He visto una película conmovedora, obra del inmenso director que resultó ser el actor Clint Eastwood. Se titula ‘Invictus’, basada en el libro del periodista John Carlin sobre el Campeonato Mundial de Rugby en 1995, y el triunfo de Sudáfrica, siendo Nelson Mandela presidente.
En el fondo, es una cinta sobre la personalidad de Mandela y su importancia histórica. Junto con Gandhi y Churchill, forma parte del grupo de los grandes políticos del siglo XX.
Los tres supieron erguirse más allá de la circunstancia y ejercer sus liderazgos apelando a la fuerza moral. El ejemplo de Mandela no tiene parangón: 27 años preso por las leyes injustas del apartheid, pero al salir de prisión en 1990 inicia el camino de negociaciones con el Gobierno de Sudáfrica para alcanzar la convocatoria a elecciones, en 1994.

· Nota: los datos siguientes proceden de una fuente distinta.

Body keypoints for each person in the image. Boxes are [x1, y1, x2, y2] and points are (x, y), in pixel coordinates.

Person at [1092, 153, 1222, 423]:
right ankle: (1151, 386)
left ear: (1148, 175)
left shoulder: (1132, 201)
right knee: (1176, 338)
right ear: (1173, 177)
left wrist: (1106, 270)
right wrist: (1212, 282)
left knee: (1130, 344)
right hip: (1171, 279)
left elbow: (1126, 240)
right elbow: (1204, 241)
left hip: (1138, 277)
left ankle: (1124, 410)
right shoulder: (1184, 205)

Pero la preciosa parábola vital de Mandela no hubiese podido completarse si no hubiese sido porque su antecesor, el presidente Frederik De Klerk, allanara el camino, dejando sin efecto las leyes de los cincuenta que tenían a Mandela en la cárcel, convertido en el símbolo de la lucha contra la segregación racial. En 1993, otorgaron a ambos el Premio Nobel de la Paz. A uno, por abrir la puerta ante la presión de la mayoría negra; al otro, por no cobrarse la afrenta de 27 años de cárcel y pasar la página de la venganza, con inteligencia y sin mezquindad, llamando a sus seguidores a enterrar el hacha del odio contra los blancos. ¿Cuál trabajo fue más difícil? El de Mandela. Solo un ser superior, con una inteligencia trascendente, es capaz de dar la mano a sus carceleros y proponerles construir una comunidad política juntos.

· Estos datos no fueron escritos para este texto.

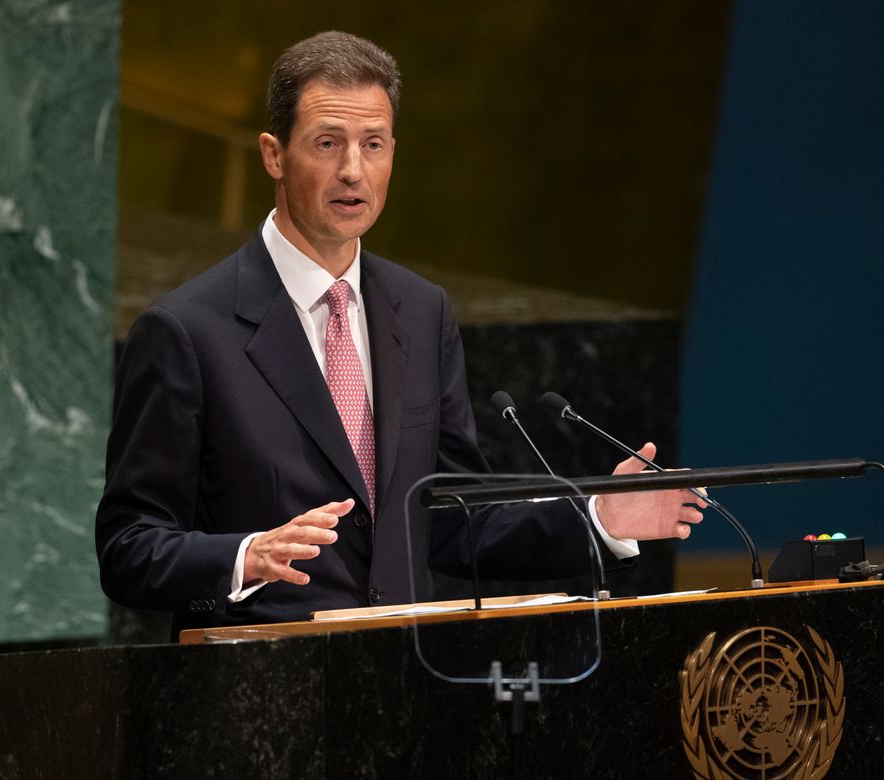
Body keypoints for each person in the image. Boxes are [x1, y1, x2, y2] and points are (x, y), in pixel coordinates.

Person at [95, 31, 704, 633]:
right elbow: (128, 548)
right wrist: (244, 556)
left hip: (403, 693)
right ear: (273, 155)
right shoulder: (185, 332)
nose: (353, 171)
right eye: (328, 143)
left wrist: (599, 516)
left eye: (374, 144)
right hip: (257, 699)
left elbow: (453, 519)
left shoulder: (420, 311)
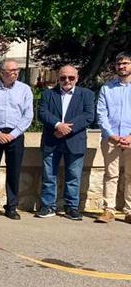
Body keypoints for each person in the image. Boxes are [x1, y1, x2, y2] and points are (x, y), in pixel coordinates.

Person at [35, 65, 95, 220]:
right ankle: (48, 206)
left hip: (75, 141)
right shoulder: (48, 94)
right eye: (63, 78)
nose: (67, 80)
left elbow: (88, 115)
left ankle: (71, 207)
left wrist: (66, 128)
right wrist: (57, 125)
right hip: (51, 140)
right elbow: (42, 113)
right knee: (49, 176)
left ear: (77, 78)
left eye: (71, 77)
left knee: (73, 177)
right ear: (58, 79)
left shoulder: (86, 94)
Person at [0, 59, 33, 219]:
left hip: (15, 135)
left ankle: (11, 206)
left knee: (14, 171)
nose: (16, 73)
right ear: (2, 73)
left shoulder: (24, 89)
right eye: (12, 71)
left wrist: (13, 134)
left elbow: (28, 115)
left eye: (17, 70)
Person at [95, 51, 131, 223]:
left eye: (125, 63)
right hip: (111, 138)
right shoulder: (106, 88)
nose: (121, 66)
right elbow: (101, 114)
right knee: (111, 174)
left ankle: (129, 210)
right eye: (119, 64)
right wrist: (111, 135)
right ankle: (108, 209)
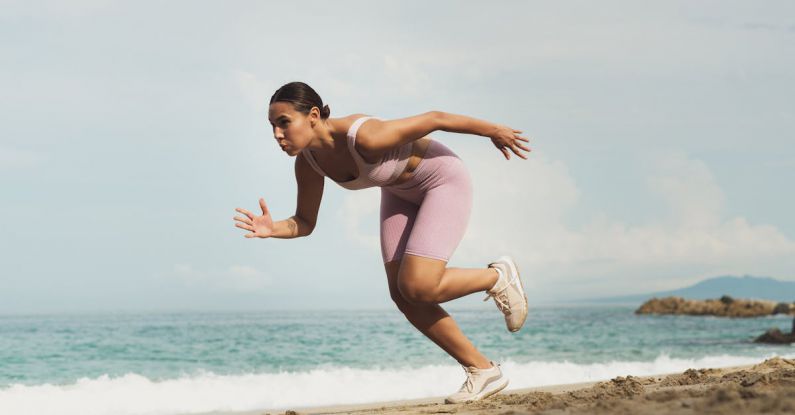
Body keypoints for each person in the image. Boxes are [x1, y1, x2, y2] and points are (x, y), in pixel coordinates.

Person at [233, 82, 531, 403]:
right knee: (402, 294)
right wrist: (272, 228)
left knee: (419, 286)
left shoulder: (365, 136)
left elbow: (436, 118)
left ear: (314, 116)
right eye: (272, 126)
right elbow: (304, 223)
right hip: (398, 191)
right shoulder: (309, 163)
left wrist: (494, 131)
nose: (277, 134)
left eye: (284, 122)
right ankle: (483, 370)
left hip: (441, 180)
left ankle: (497, 277)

Los grandes hombres, los que son modélicos, han estado dominados por la fuerza de la vida en contra de la muerte.
Su doctrina ha sido el amor, el respeto por los otros, por sus derechos. A los otros, tarde o temprano los sepulta la infamia. Así ocurrió con Hitler, Stalin y Mao, tres asesinos del siglo XX.

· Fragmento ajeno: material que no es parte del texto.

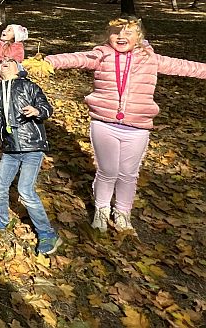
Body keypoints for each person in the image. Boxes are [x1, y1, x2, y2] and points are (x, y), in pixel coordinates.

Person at [32, 16, 206, 232]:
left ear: (139, 36)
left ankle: (123, 212)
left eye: (128, 32)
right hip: (104, 125)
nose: (121, 36)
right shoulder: (101, 55)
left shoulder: (151, 59)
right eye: (116, 32)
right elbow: (76, 58)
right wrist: (47, 62)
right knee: (107, 171)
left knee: (128, 174)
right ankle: (102, 209)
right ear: (108, 35)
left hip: (138, 128)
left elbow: (185, 66)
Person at [0, 58, 60, 255]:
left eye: (9, 61)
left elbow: (47, 108)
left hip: (32, 146)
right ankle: (1, 218)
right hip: (10, 149)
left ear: (19, 68)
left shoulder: (29, 86)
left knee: (25, 190)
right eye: (0, 62)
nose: (3, 63)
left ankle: (47, 233)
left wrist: (37, 111)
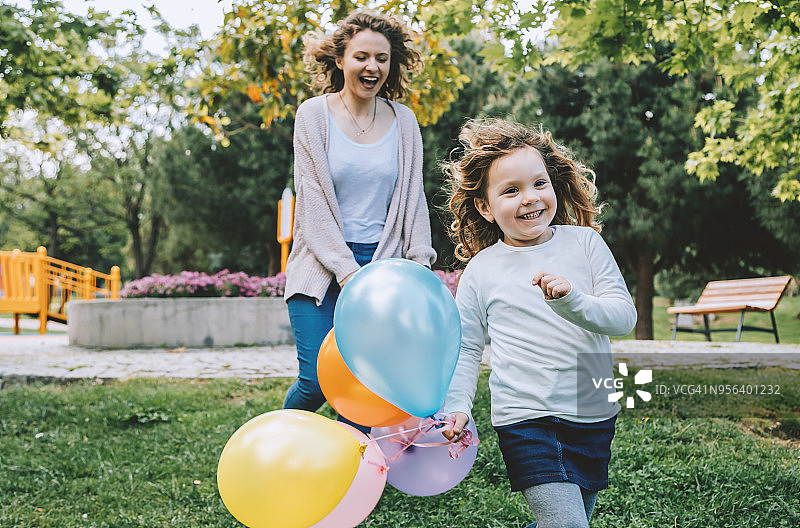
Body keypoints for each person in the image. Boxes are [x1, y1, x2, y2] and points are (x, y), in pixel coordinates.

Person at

El primer escollo de Mandela fue el de sus propios seguidores, que pedían venganza. Comprendió que eso hubiese contribuido a cerrar el círculo infernal y dio la mano a sus enemigos. Instrumentó un milagro: los hizo socios de un proyecto común, la unidad nacional.
Emociona pensar que este hombre está vivo a sus 91 años, con las credenciales de ser el político vivo de mayor significación universal, en un planeta de 6 millardos de habitantes que se desplaza en el universo hacia rumbo desconocido.
Pienso mucho en Mandela, en la fuerza portentosa de su ejemplo. Busquen la autobiografía de este africano admirable, que hizo la tarea de Dios (unir) y desechó la del diablo (separar). En ‘El largo camino hacia la libertad’, se lee: “Cuando salí de la cárcel esa era mi misión: liberar tanto al oprimido como al opresor”.